API: `new()`, `cancel()`, `is_cancelled()`, and the async `cancelled().await`
future (usable in a `select!` arm). Cloning is `O(1)` and every clone shares one
state, so cancelling any clone cancels them all.

Wiring:

- A fresh `RunContext` carries a never-cancelled token, so cancellation is
  strictly opt-in. Install a shared token with
  `RunContext::with_cancellation(token)`.
- The agent loop polls `ctx.cancellation.is_cancelled()` at the same safe
  checkpoints used for steering: **before each model call** and **before each
  (side-effecting) tool call**. On observing cancellation it unwinds the run with
  `TinyAgentsError::Cancelled`.
- The streaming path races `cancellation.cancelled()` against each provider
  chunk in a `select!`, dropping the partial stream and returning `Cancelled`.
- The retry / fallback path checks the token before issuing each model attempt,
  so a cancel requested during a retry wait stops the run instead of firing
  another provider call or advancing the fallback chain.

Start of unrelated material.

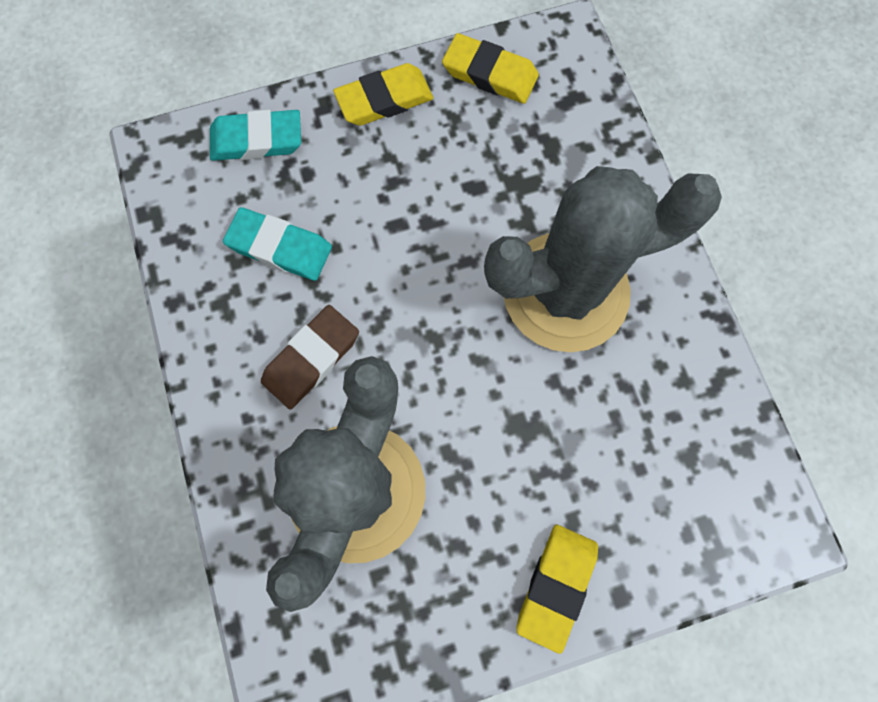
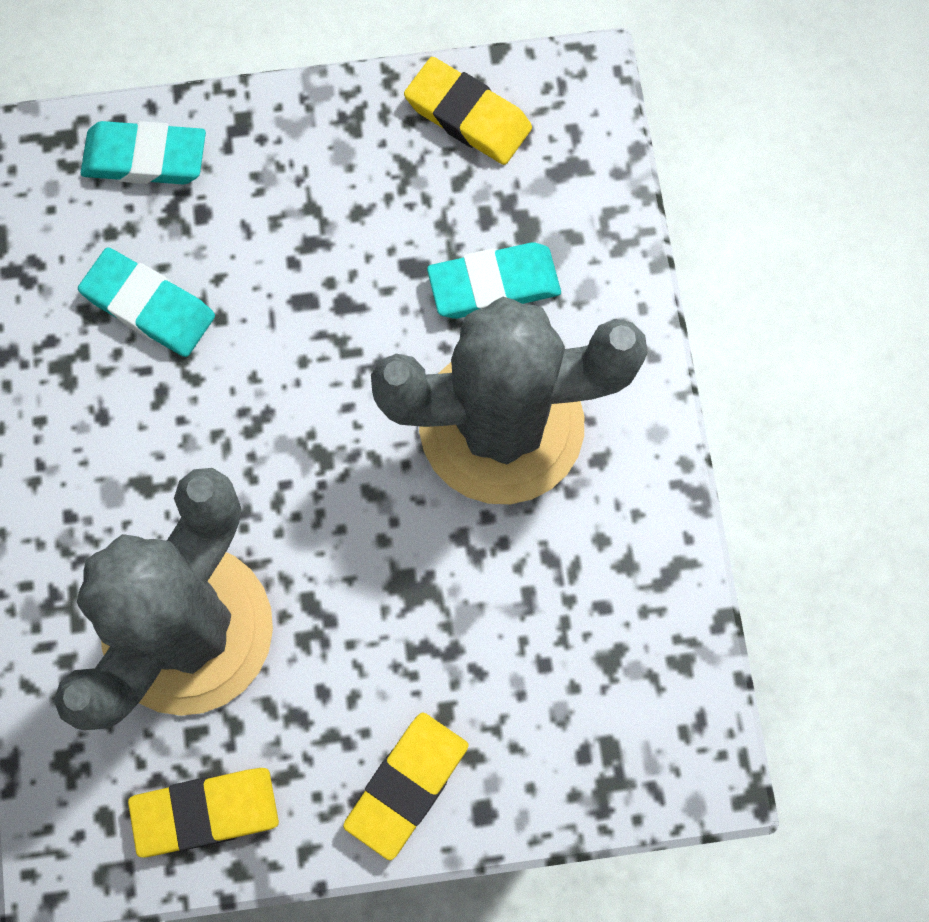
camera: 10 degrees right, 0 degrees up
brown eraser [261,305,359,409] -> none
yellow eraser [333,63,433,126] -> yellow eraser moved to [128,768,279,858]
none -> turquoise eraser [427,242,561,319]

Cancellation is cooperative, never preemptive: a token is never observed
mid-tool or mid-chunk, only at well-defined checkpoints.

## Context Pressure

Before every model call, the harness estimates whether the request fits. If not,
it applies configured policies in order:

1. drop nonessential retrieved context
2. trim old messages
3. summarize old messages
4. compact tool outputs
5. fail with a context-limit error

Every action emits an event.

## Inheritance Rules

Nested calls inherit:

- root run id
- parent run id
- thread id unless overridden
- event sink
- cancellation token
- stores
- usage and cost trackers
- cache registry
- inherited tags and metadata
- budget and limit policies

Nested calls may add local tags and metadata. They must not mutate parent config
in place. This keeps traces and tests deterministic.

## Runtime Injection

Tools and middleware may receive runtime-only values such as stores,
cancellation, event sinks, and typed app context. Those values must not appear in
model-visible JSON schemas. The tool feature owns schema hiding; the context
feature owns safe access to the values.